Welke maatregelen zijn het meest effectief en efficiënt tegen hittestress en welke zijn toepasbaar? Op stedelijk schaalniveau is het doel vooral om de luchttemperatuur te verlagen door zoveel mogelijk natuurlijke (verdampende) oppervlakken te creëren. Daarnaast is het belangrijk om lokaal koele plekken te creëren (in woonwijken, stadscentra, drukbezochte locaties) met een lage gevoelstemperatuur, om te vertoeven of naartoe te kunnen vluchten tijdens een hete dag. Om dat te bereiken zijn vooral maatregelen nodig die schaduw bieden (bomen, doeken, pergola’s arcades).

Hoe kun je de hitteopgave en hittemaatregelen naar ontwerprichtlijnen vertalen en welke ontwerprichtlijnen werken? Richtlijnen, gebaseerd op cijfers (temperatuurwaarden), zijn lastig te maken vanwege keuze in grenswaarden en alleen een visie op hittebestendig inrichten is te weinig meetbaar. Richtlijnen gebaseerd op percentage groen, percentage schaduw of afstand-tot-koelte verdienen de voorkeur.
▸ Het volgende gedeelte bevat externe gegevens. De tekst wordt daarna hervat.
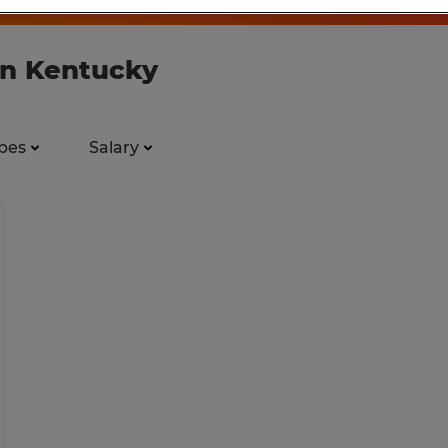
 in Kentucky
pes
Salary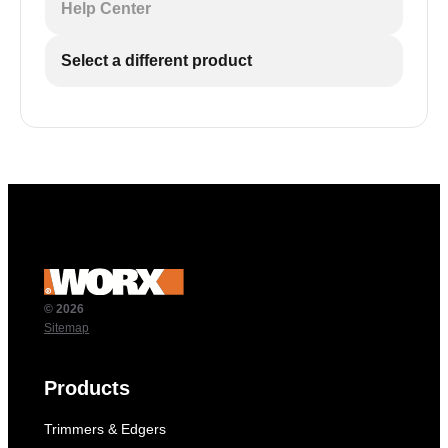
Help Center
Select a different product
© 2026
Sitemap
Products
Trimmers & Edgers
Hiermee kun je de openbare ruimte bewust inrichten en sturen op een hittebestendige inrichting.

Uitkomsten

Tijdens de werksessie hebben de aanwezigen in groepen nagedacht over de hitteopgave en werkbare richtlijnen voor een hittebestendige inrichting van de buitenruimte voor een drietal gebiedstypes:

  • Een stadscentrum
  • Een vergrijsde woonwijk
  • Een kinderrijke woonwijk

Belangrijkste leerpunten

De uitkomsten van de sessie lieten zien dat het uitdenken van de juiste richtlijnen voor verschillende gebiedstypen die voldoende meetbaar zijn nog lastig is. Bepaling van de juiste grenswaarden vraagt om vervolgonderzoek.